I was struck by how often you question your own truths and assumptions about a place. In your essay “Naked, Covered in Ram’s Blood, Drinking a Coke, and Feeling Pretty Good” you recall a trip you took to Senegal to research depression. And you go through a tribal exorcism called n’deupthat sounds completely out-there and crazy from the American perspective of depression. But in the end, it sounds like it helped. Did it work for you?

It didn’t work for me in the sense of me actually believing that I was occupied by spirits and that the ritual was casting the spirits out of me. But there were things that were in it structurally that were very powerful—particularly the sense of having a mental illness characterized as something that can be cast out. It’s an idea that I think is extremely useful.
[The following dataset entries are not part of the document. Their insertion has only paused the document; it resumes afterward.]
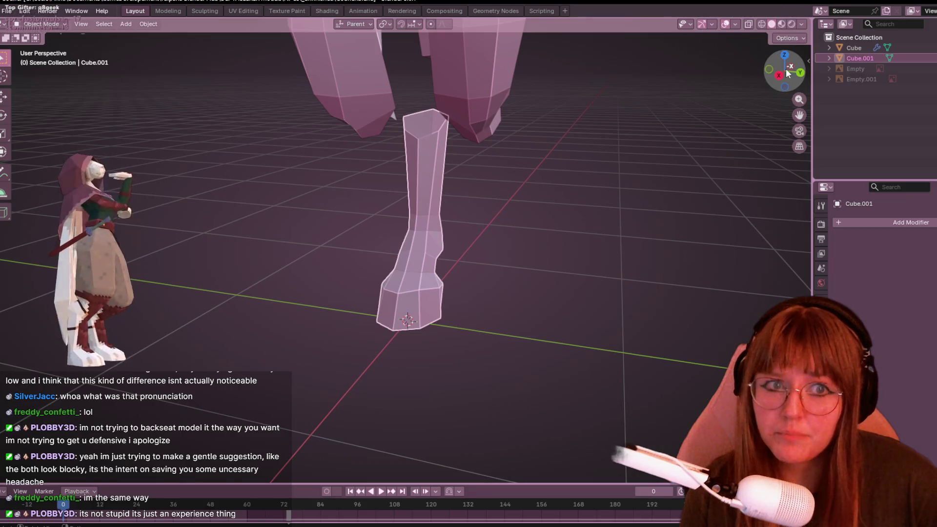
pyautogui.click(780, 76)
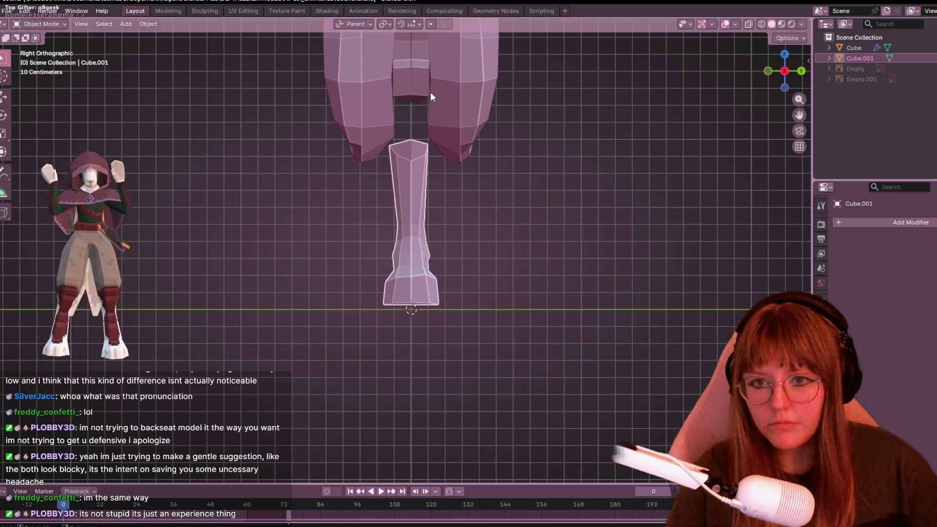
# Reposition the whole leg piece beneath the body.
pyautogui.scroll(1, 431, 92)
pyautogui.press('g')
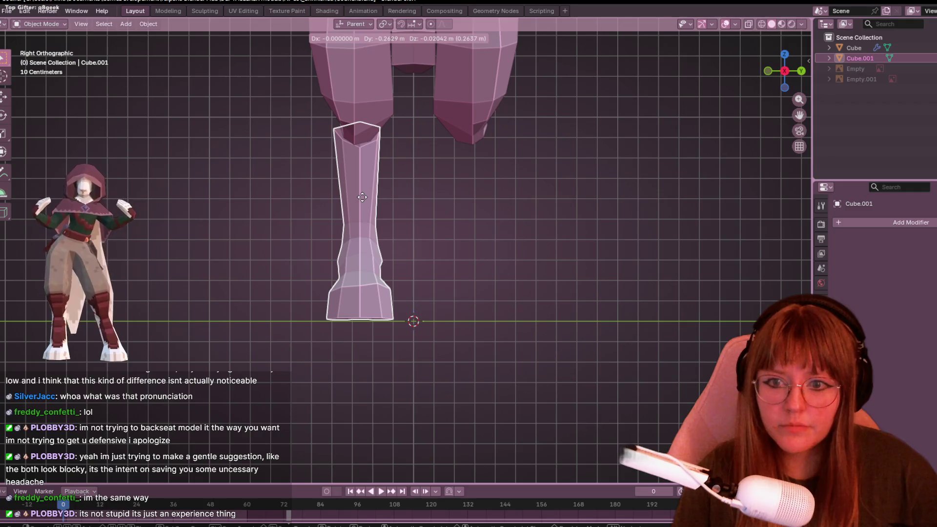
pyautogui.click(363, 197)
# Slide a hoof vertex along its edge, nudge it slightly and exit Edit Mode.
pyautogui.scroll(1, 402, 290)
pyautogui.keyDown('shift'); pyautogui.moveTo(402, 289); pyautogui.dragTo(423, 289, button='middle'); pyautogui.keyUp('shift')
pyautogui.scroll(2, 400, 249)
I was also struck by the fact that the entire village, without any pay or anything, took the day off to all come together and work toward my restoration. The support of all the people was moving. The sense of celebration, that they thought they did something that helped, was moving. And I was exhilarated by it in ways that I couldn’t have imagined.

The fact of the matter is that going to a small, dark office on Central Park West lacks some of what it was that made n’deup powerful. And it’s too easy to make it into a big joke. To say, “That was way out there, that crazy exorcism, can you believe that?”

How has traveling to so many different countries changed the way you look at the world?

There is an assumption that people often make here that America has gotten it right in some profound way. And what other people really want is to become America. And that if you remove all the stuff that is interfering, you will automatically move toward democracy and move toward the creation of wealth.

My experience is that people don’t automatically move toward those things. Often when you remove all those things, you get chaos, you get violence, you get horror, and you get tyranny. Sometimes you get other things that are better than that.

This notion that democracy is where everyone is ultimately heading is a misguided one. I don’t think I would have understood that if I hadn’t spent so much time in so many other parts of the world.

Where do you want to travel next? Is there any country you’re itching to go to?

The country that I am going to travel to next is Sri Lanka, because I’m going to write a travel story there this summer.

I feel like the gap in my travel is in the Middle East. It’s such an explosive—in both the good and bad sense—part of the world map right now. And I’d really like to explore that area if the opportunity arises.